Wednesday, June 20, 2018

Awards News: McIlvanney Prize for Scottish Crime Book of the Year 2018 - Longlist announced

From the press release, news of the longlist for McIlvanney Prize for Scottish Crime Book of the Year 2018. The winner is announced at Bloody Scotland which takes place in Stirling between 21 and 23 September.


Two years ago the Scottish Crime Book of the Year Award was renamed the McIlvanney Prize in memory of William McIlvanney who established the tradition of Scottish detective fiction. This year his son, Liam McIlvanney, has made the longlist for the 2018 McIlvanney Prize.

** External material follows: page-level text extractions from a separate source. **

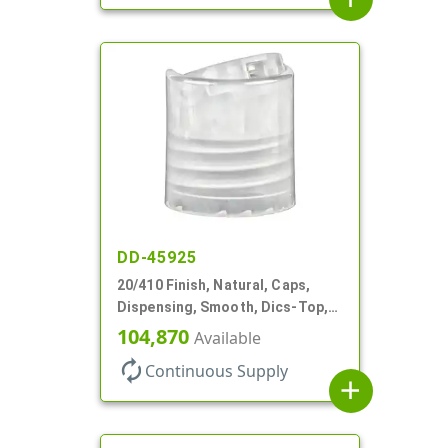
DD-45925
20/410 Finish, Natural, Caps,
Dispensing, Smooth, Dics-Top,
.270" Orf, (F)
104,870
Available
autorenew
Continuous Supply
add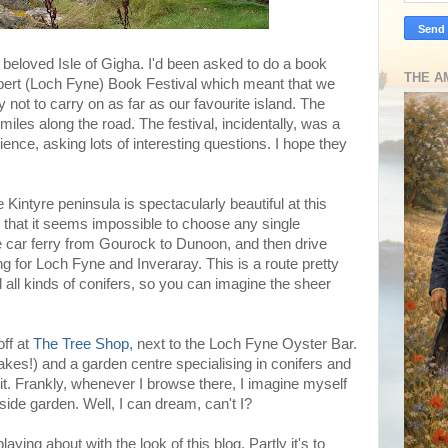
ur beloved Isle of Gigha. I'd been asked to do a book
THE A
rbert (Loch Fyne) Book Festival which meant that we
 not to carry on as far as our favourite island. The
 miles along the road. The festival, incidentally, was a
ience, asking lots of interesting questions. I hope they
 Kintyre peninsula is spectacularly beautiful at this
g, that it seems impossible to choose any single
e car ferry from Gourock to Dunoon, and then drive
g for Loch Fyne and Inveraray. This is a route pretty
 all kinds of conifers, so you can imagine the sheer
off at
The Tree Shop,
next to the Loch Fyne Oyster Bar.
akes!) and a garden centre specialising in conifers and
isit. Frankly, whenever I browse there, I imagine myself
lside garden. Well, I can dream, can't I?
laying about with the look of this blog. Partly it's to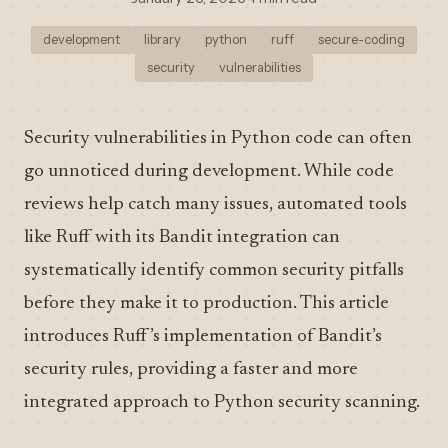
development
library
python
ruff
secure-coding
security
vulnerabilities
Security vulnerabilities in Python code can often
go unnoticed during development. While code
reviews help catch many issues, automated tools
like Ruff with its Bandit integration can
systematically identify common security pitfalls
before they make it to production. This article
introduces Ruff’s implementation of Bandit’s
security rules, providing a faster and more
integrated approach to Python security scanning.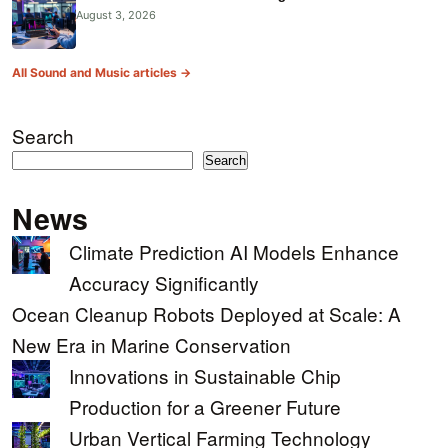
August 3, 2026
All Sound and Music articles →
Search
Search
News
Climate Prediction AI Models Enhance
Accuracy Significantly
Ocean Cleanup Robots Deployed at Scale: A
New Era in Marine Conservation
Innovations in Sustainable Chip
Production for a Greener Future
Urban Vertical Farming Technology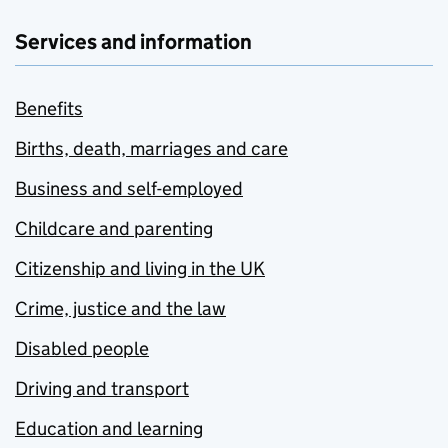
Services and information
Benefits
Births, death, marriages and care
Business and self-employed
Childcare and parenting
Citizenship and living in the UK
Crime, justice and the law
Disabled people
Driving and transport
Education and learning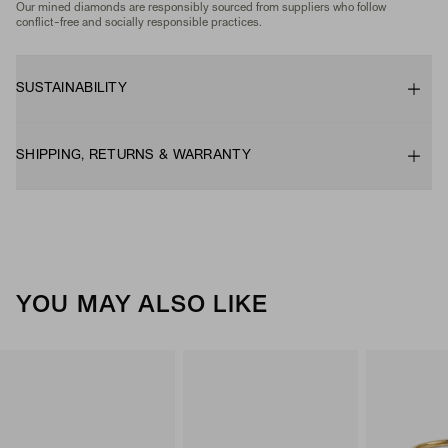
Our mined diamonds are responsibly sourced from suppliers who follow
conflict-free and socially responsible practices.
SUSTAINABILITY
SHIPPING, RETURNS & WARRANTY
YOU MAY ALSO LIKE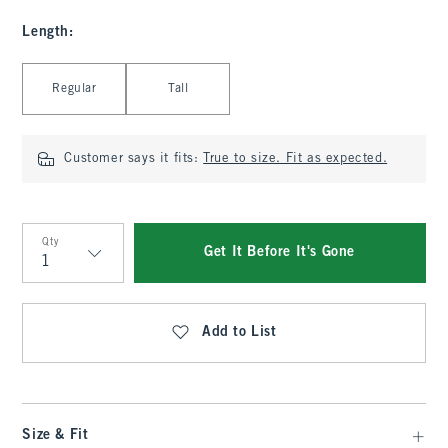
Length
:
Select Length
Regular
Tall
Customer says it fits:
True to size. Fit as expected.
Qty
Get It Before It's Gone
Qty
Add to List
Size & Fit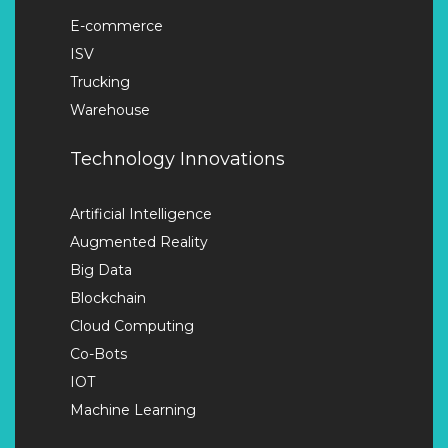
E-commerce
ISV
Trucking
Warehouse
Technology Innovations
Artificial Intelligence
Augmented Reality
Big Data
Blockchain
Cloud Computing
Co-Bots
IOT
Machine Learning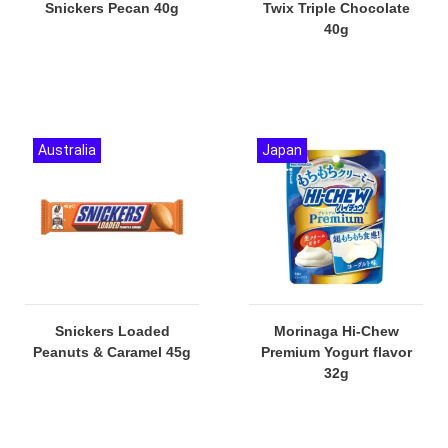
Snickers Pecan 40g
Twix Triple Chocolate
40g
Australia
Japan
Snickers Loaded
Morinaga Hi-Chew
Peanuts & Caramel 45g
Premium Yogurt flavor
32g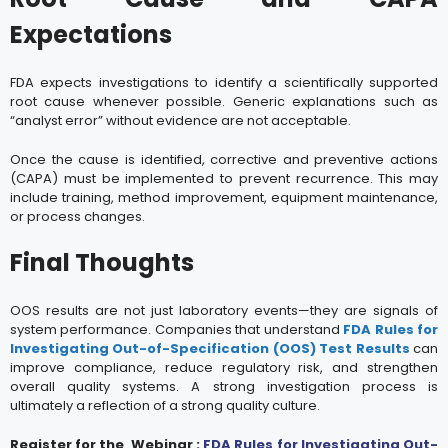
Expectations
FDA expects investigations to identify a scientifically supported
root cause whenever possible. Generic explanations such as
“analyst error” without evidence are not acceptable.
Once the cause is identified, corrective and preventive actions
(CAPA) must be implemented to prevent recurrence. This may
include training, method improvement, equipment maintenance,
or process changes.
Final Thoughts
OOS results are not just laboratory events—they are signals of
system performance. Companies that understand
FDA Rules for
Investigating Out-of-Specification (OOS) Test Results
can
improve compliance, reduce regulatory risk, and strengthen
overall quality systems. A strong investigation process is
ultimately a reflection of a strong quality culture.
Register for the Webinar :
FDA Rules for Investigating Out-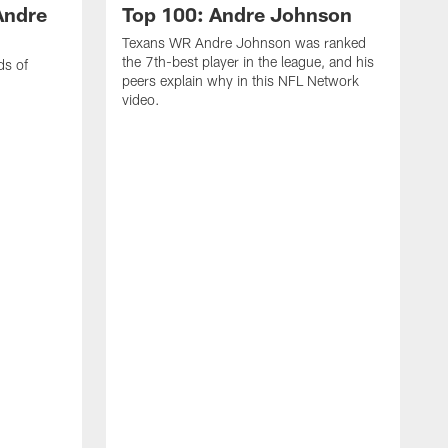
Andre
Top 100: Andre Johnson
Texans WR Andre Johnson was ranked
the 7th-best player in the league, and his
ds of
peers explain why in this NFL Network
video.
C
r
s
1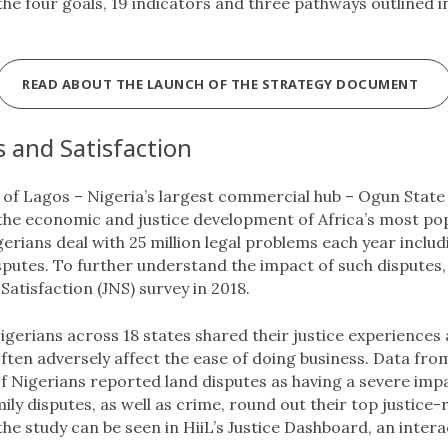
 the four goals, 19 indicators and three pathways outlined in
READ ABOUT THE LAUNCH OF THE STRATEGY DOCUMENT
s and Satisfaction
te of Lagos – Nigeria’s largest commercial hub – Ogun State
the economic and justice development of Africa’s most popu
erians deal with 25 million legal problems each year inclu
sputes. To further understand the impact of such disputes,
Satisfaction (JNS) survey in 2018.
gerians across 18 states shared their justice experiences
ften adversely affect the ease of doing business. Data fr
f Nigerians reported land disputes as having a severe impac
ly disputes, as well as crime, round out their top justice-
 the study can be seen in HiiL’s Justice Dashboard, an intera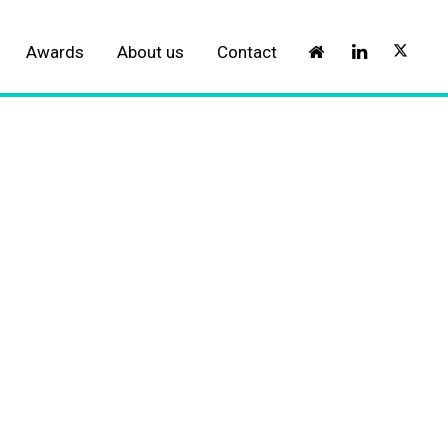
Awards
About us
Contact
l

The complete longlist, revealed today, has been chosen by an independent panel of readers:

Lin Anderson, Follow the Dead (Macmillan)
Chris Brookmyre, Places in the Darkness (Little, Brown)
Mason Cross, Presumed Dead (Orion)
Charles Cumming, The Man Between (Harper Collins)
Oscar De Muriel, The Loch of the Dead (Michael Joseph)
Helen Fields, Perfect Death (Harper Collins)
Alison James, Now She’s Gone (Bookouture)
Liam McIlvanney, The Quaker (Harper Collins)
James Oswald, No Time to Cry (Headline)
Caro Ramsay, The Suffering of Strangers (Severn House)
Andrew Reid, The Hunter (Headline)
Craig Robertson, The Photographer (Simon & Schuster)

It features an intriguing mix of previous winners, established crime writing luminaries, some emerging talent and a debut. The award recognises excellence in Scottish crime writing, includes a prize of £1,000 and nationwide promotion in Waterstones.

The judges for the next round will be chaired by Craig Sisterson and include comedian and crime fiction fan, Susan Calman who like Craig is joining the panel for a second year and crime reviewer, Alison Flood.

The finalists will be revealed at the beginning of September and the winner kept under wraps until the ceremony itself which this year will take place at the Church of the Holy Rude in Stirling and followed by a torchlight procession – led by the winner accompanied by Denise Mina and Val McDermid – to their first event at the Albert Halls.

Both the opening ceremony and the torchlight procession are open to the public but tickets are selling fast and capacity is less than at the castle last year so people are urged to book them now.